Saved data entries:
----------

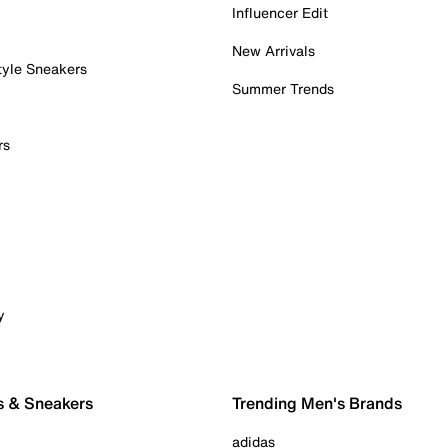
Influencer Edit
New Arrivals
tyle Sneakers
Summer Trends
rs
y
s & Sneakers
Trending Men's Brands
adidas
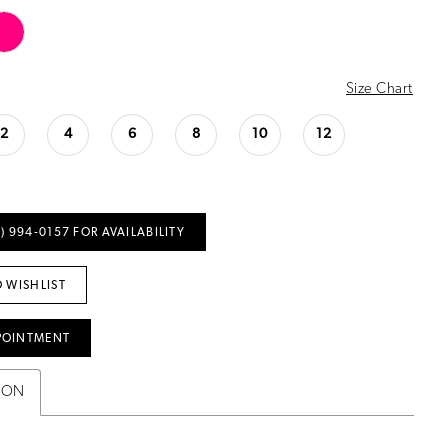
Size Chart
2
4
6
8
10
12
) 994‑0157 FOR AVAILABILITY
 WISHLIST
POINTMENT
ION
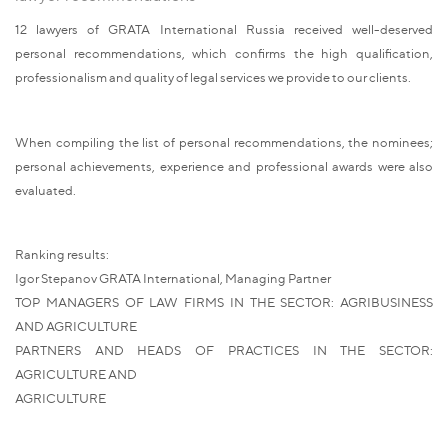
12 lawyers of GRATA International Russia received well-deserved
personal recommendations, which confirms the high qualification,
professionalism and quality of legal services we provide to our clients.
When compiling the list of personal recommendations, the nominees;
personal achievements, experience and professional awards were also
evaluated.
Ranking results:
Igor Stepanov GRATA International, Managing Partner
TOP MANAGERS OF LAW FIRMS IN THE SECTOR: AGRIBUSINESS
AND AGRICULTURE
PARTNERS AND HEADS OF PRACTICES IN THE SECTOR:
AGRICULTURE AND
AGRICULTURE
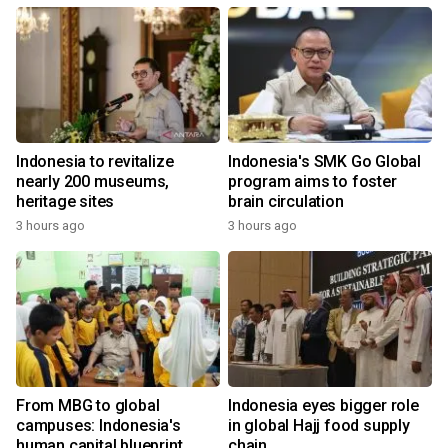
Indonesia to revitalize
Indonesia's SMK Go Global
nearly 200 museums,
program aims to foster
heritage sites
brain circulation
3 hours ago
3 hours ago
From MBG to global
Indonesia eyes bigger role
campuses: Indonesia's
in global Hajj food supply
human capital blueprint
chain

----------

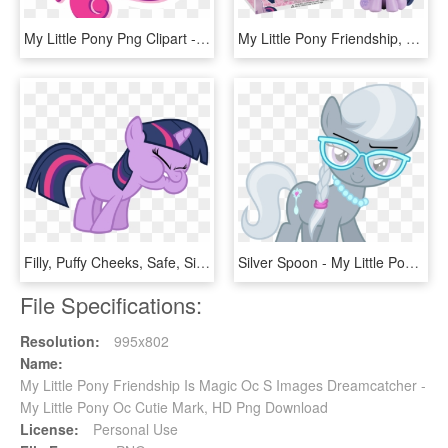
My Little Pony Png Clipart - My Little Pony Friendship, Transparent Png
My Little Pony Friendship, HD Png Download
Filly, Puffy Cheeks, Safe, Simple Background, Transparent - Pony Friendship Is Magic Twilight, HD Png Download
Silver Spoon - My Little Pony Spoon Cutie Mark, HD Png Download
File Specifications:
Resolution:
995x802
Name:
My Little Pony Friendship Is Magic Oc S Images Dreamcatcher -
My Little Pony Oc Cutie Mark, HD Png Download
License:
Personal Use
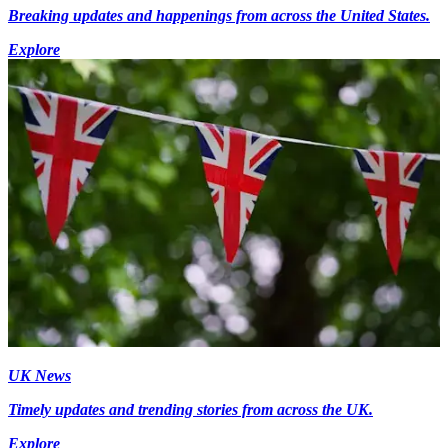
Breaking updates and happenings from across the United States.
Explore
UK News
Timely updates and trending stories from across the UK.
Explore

----------

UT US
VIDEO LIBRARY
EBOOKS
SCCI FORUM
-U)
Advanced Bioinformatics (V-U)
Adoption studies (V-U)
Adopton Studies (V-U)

----------

> **Exercise goal**
Among the records, find every line holding the word "Friendship" and copy it.

> **Final answer**
My Little Pony Png Clipart - My Little Pony Friendship, Transparent Png
My Little Pony Friendship, HD Png Download
Filly, Puffy Cheeks, Safe, Simple Background, Transparent - Pony Friendship Is Magic Twilight, HD Png Download
My Little Pony Friendship Is Magic Oc S Images Dreamcatcher -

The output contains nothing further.